Start of DATA SUPPLIED

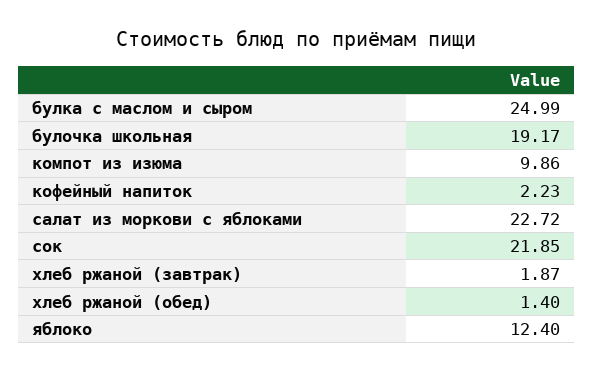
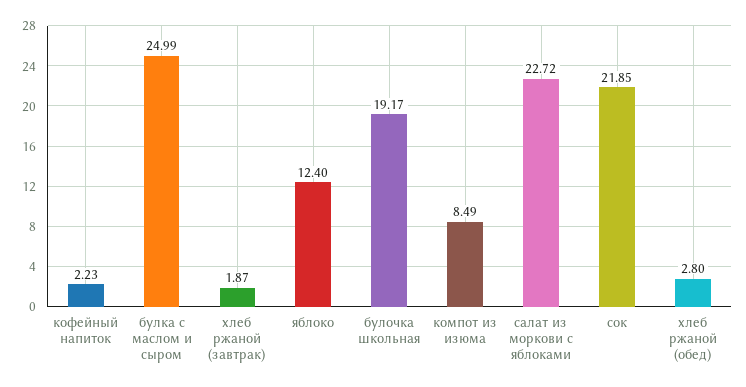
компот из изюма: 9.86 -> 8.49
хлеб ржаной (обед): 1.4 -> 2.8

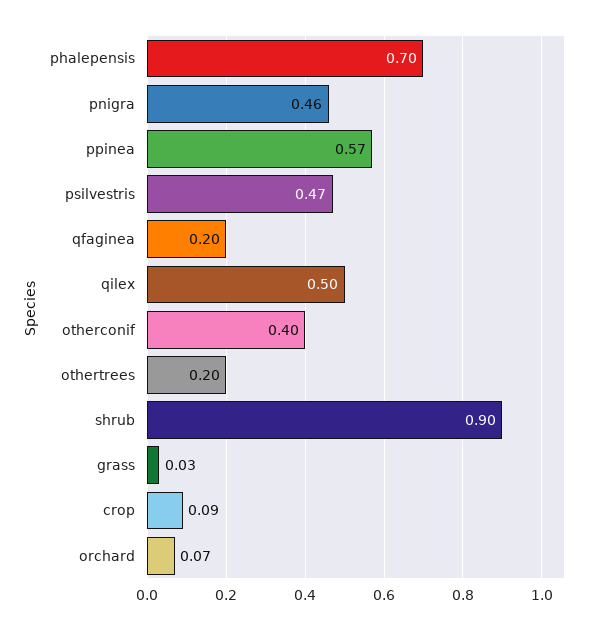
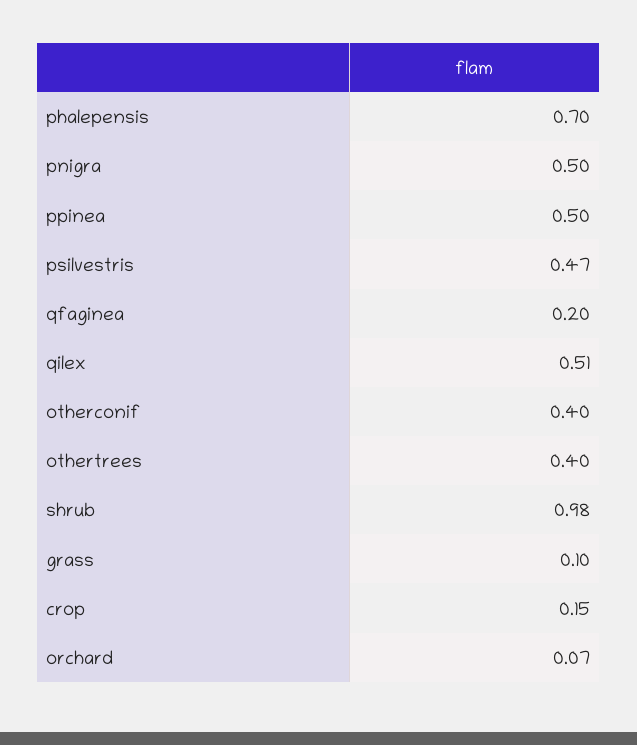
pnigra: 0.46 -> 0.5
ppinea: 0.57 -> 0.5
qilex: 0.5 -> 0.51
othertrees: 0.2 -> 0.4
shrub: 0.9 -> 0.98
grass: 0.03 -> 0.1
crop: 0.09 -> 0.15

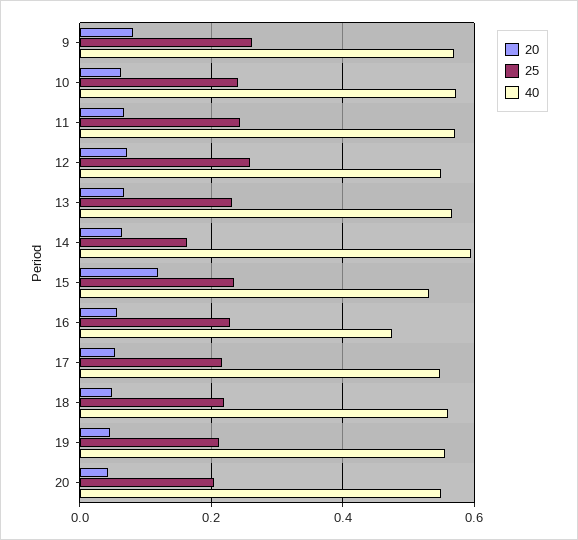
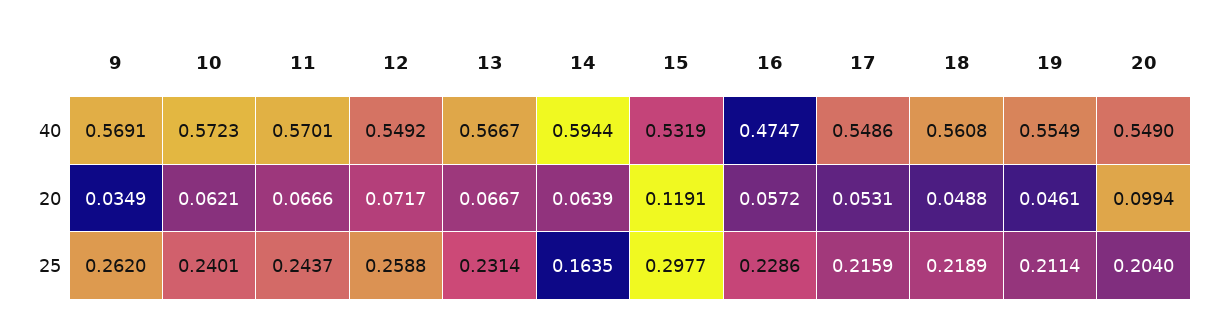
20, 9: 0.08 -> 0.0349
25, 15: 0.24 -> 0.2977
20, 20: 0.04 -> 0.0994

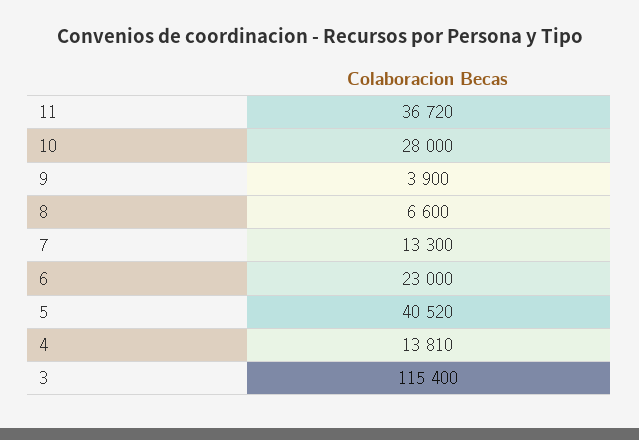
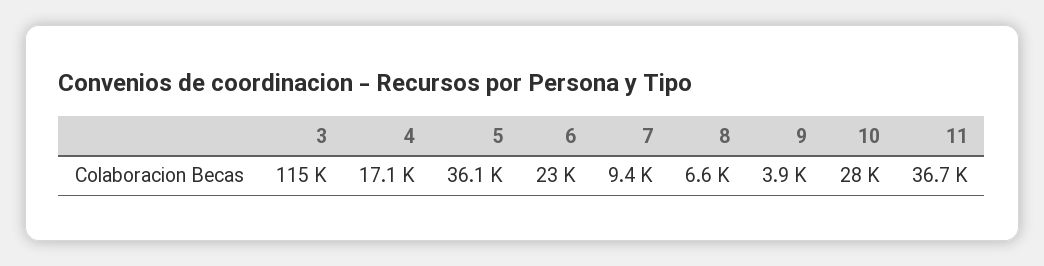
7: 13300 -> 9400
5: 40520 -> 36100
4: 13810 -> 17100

End of DATA SUPPLIED
Start of DATA SUPPLIED

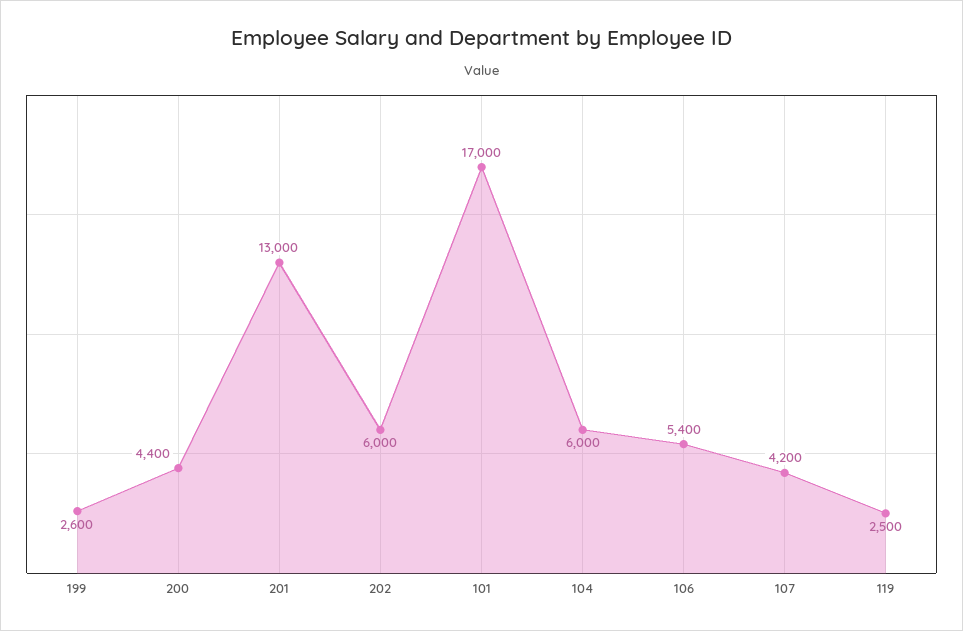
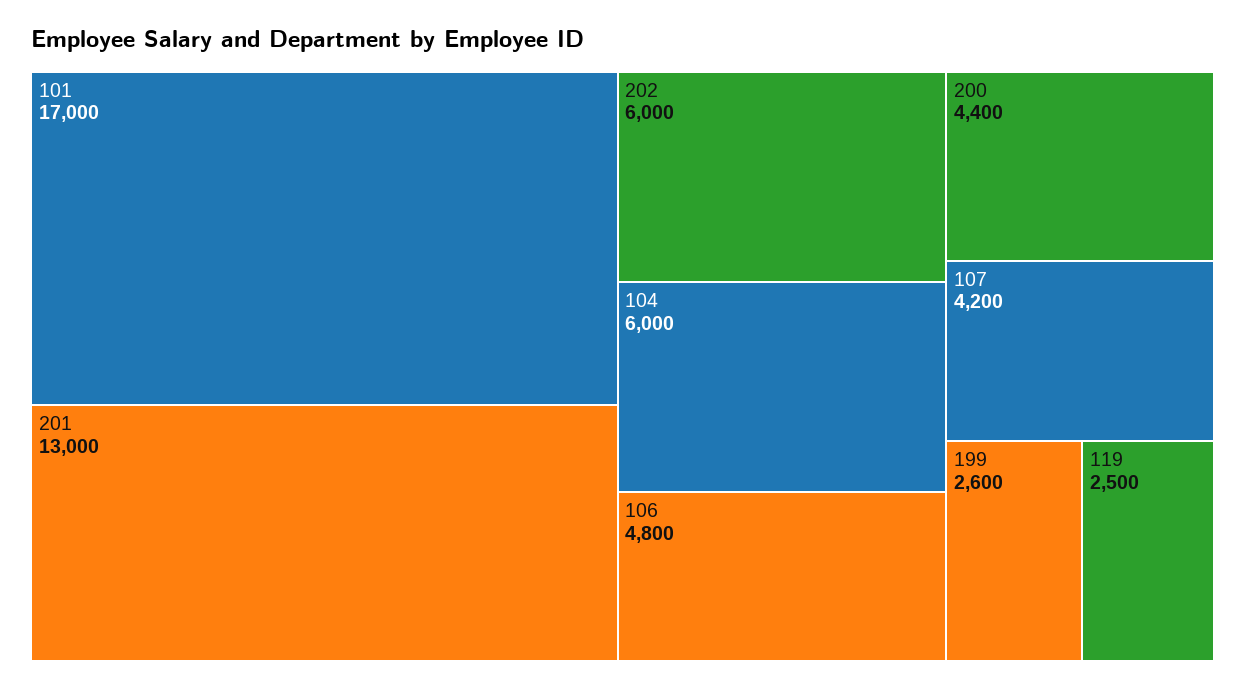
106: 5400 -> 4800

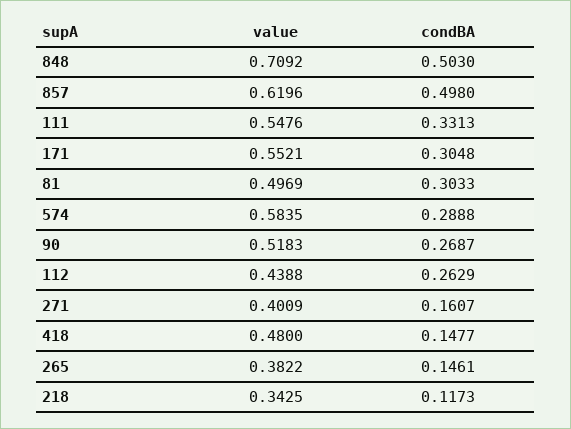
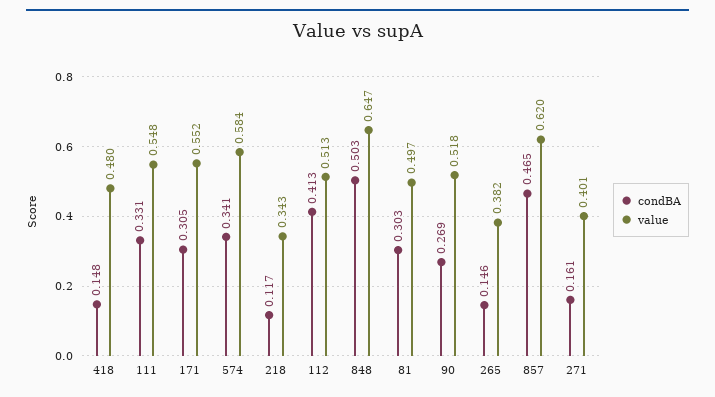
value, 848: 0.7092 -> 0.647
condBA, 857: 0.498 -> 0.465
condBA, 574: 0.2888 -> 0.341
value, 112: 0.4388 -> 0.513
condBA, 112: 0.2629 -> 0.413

End of DATA SUPPLIED

## DIRECTIVE
Copy needed, without pictures: the lines of the listing above from the line containing "компот из изюма: 9.86 -> 8.49" up to and including the line containing "4: 13810 -> 17100", set down exactly.

## SOLUTION
компот из изюма: 9.86 -> 8.49
хлеб ржаной (обед): 1.4 -> 2.8

pnigra: 0.46 -> 0.5
ppinea: 0.57 -> 0.5
qilex: 0.5 -> 0.51
othertrees: 0.2 -> 0.4
shrub: 0.9 -> 0.98
grass: 0.03 -> 0.1
crop: 0.09 -> 0.15

20, 9: 0.08 -> 0.0349
25, 15: 0.24 -> 0.2977
20, 20: 0.04 -> 0.0994

7: 13300 -> 9400
5: 40520 -> 36100
4: 13810 -> 17100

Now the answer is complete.